The block format is only valid for smaller data chunks as block is de/compressed in memory. For larger data use the frame format, which consists of multiple blocks.

use lz4_flex::block::{compress_prepend_size, decompress_size_prepended};

fn main(){
    let input: &[u8] = b"Hello people, what's up?";
    let compressed = compress_prepend_size(input);
    let uncompressed = decompress_size_prepended(&compressed).unwrap();
    assert_eq!(input, uncompressed);
}

no_std support

no_std support is currently only for the block format, since the frame format uses std::io::Write, which is not available in core.

Benchmarks

The benchmark is run with criterion, the test files are in the benches folder.

Currently 4 implementations are compared, this one, lz-fear, the c version via rust bindings and snappy.

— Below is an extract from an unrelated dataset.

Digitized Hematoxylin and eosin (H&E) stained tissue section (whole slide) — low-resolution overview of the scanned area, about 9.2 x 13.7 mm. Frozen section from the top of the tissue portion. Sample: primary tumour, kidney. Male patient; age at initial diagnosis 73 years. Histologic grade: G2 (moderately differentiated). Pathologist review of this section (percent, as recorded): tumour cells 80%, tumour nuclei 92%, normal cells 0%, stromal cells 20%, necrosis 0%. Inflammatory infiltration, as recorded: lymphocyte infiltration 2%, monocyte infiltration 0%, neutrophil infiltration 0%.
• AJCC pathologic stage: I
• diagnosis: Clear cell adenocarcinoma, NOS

The lz4-flex version is tested with the feature flags safe-decode and safe-encode switched on and off.

Tested on AMD Ryzen 7 5900HX, rustc 1.69.0 (84c898d65 2023-04-16), Manjaro, CPU Boost Disabled, CPU 3GHZ

Results v0.11.0 02-06-2023 (safe-decode and safe-encode off)

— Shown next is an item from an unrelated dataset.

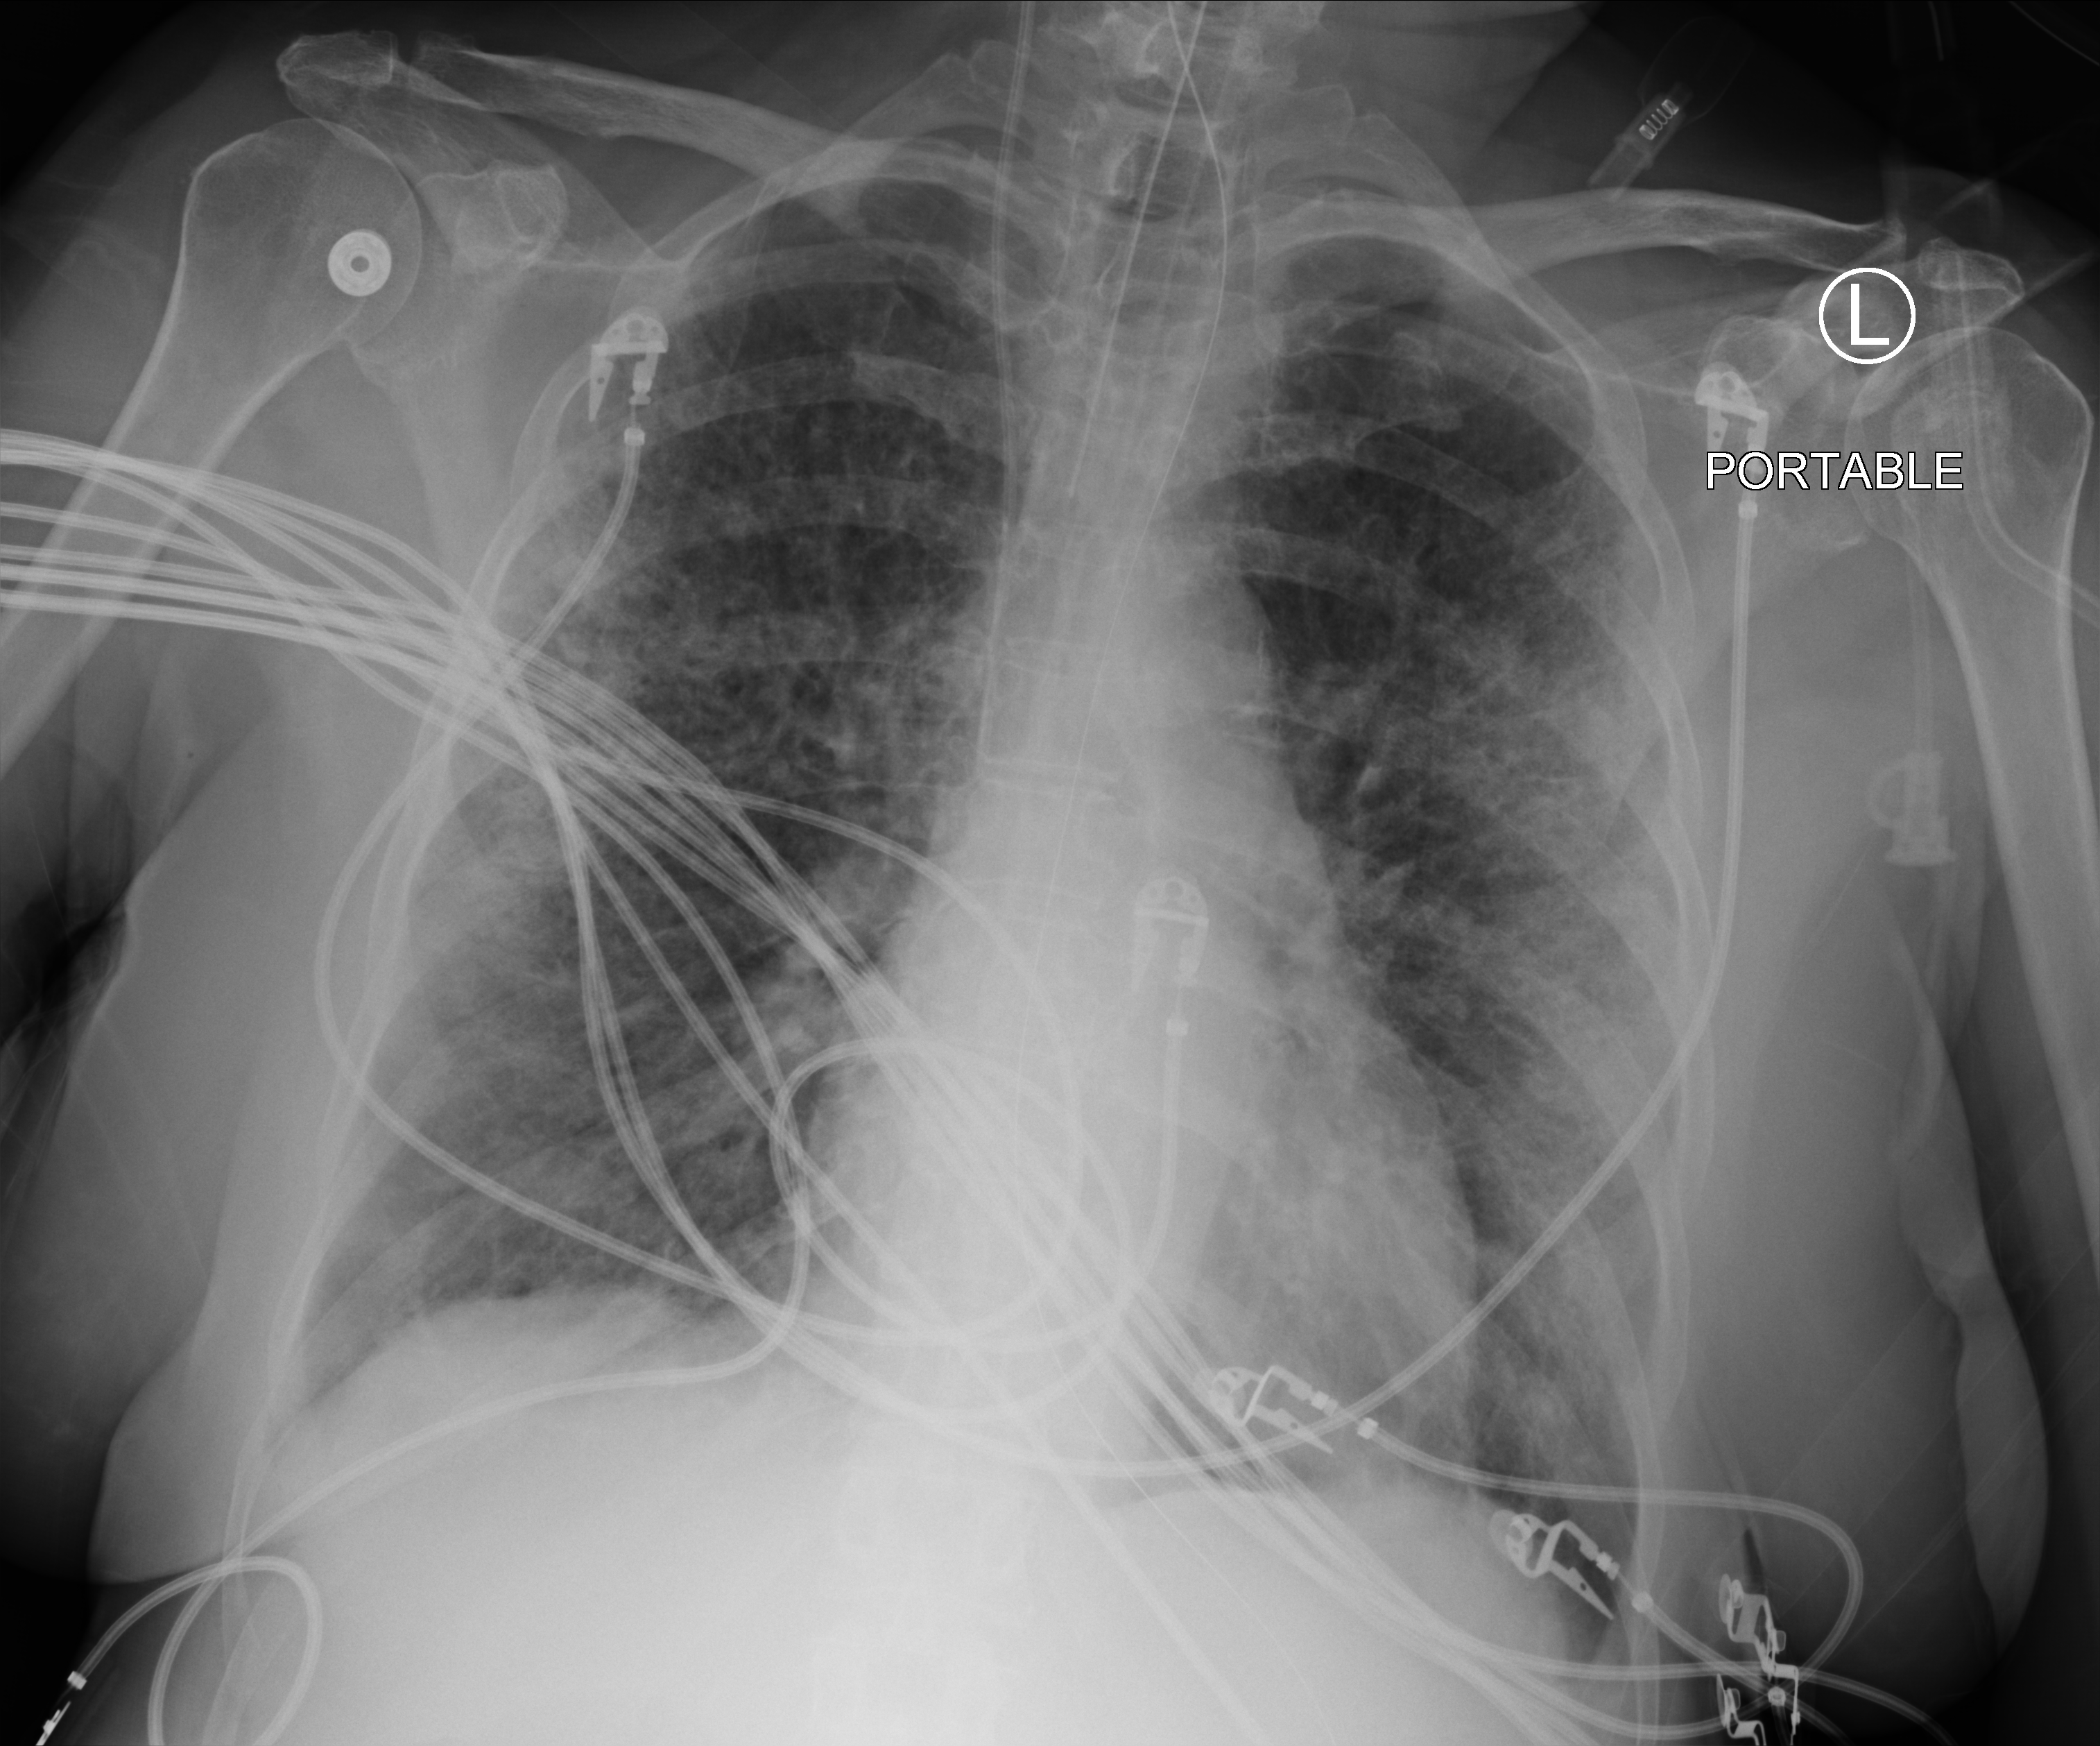
Chest X-ray (portable). Patient hospitalised with COVID-19; female, aged 60–74 years.
Admission-level facts for this patient (not findings on this image; timing relative to this image not recorded): length of hospital stay: 15 days; hypertension (admission record): yes.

cargo bench --no-default-features

Compress

Decompress

Results v0.11.0 02-06-2023 (safe-decode and safe-encode on)

cargo bench

Compress

Decompress

Miri

Miri can be used to find issues related to incorrect unsafe usage:

MIRIFLAGS="-Zmiri-disable-isolation -Zmiri-disable-stacked-borrows" cargo +nightly miri test --no-default-features --features frame

Fuzzer

This fuzz target generates corrupted data for the decompressor. cargo +nightly fuzz run fuzz_decomp_corrupt_block and cargo +nightly fuzz run fuzz_decomp_corrupt_frame

This fuzz target asserts that a compression and decompression roundtrip returns the original input. cargo +nightly fuzz run fuzz_roundtrip and cargo +nightly fuzz run fuzz_roundtrip_frame

This fuzz target asserts compression with cpp and decompression with lz4_flex returns the original input. cargo +nightly fuzz run fuzz_roundtrip_cpp_compress

Bindings in other languages

TODO

Migrate from v0.10 to v0.11.1

To migrate, just remove the checked-decode feature flag if you used it.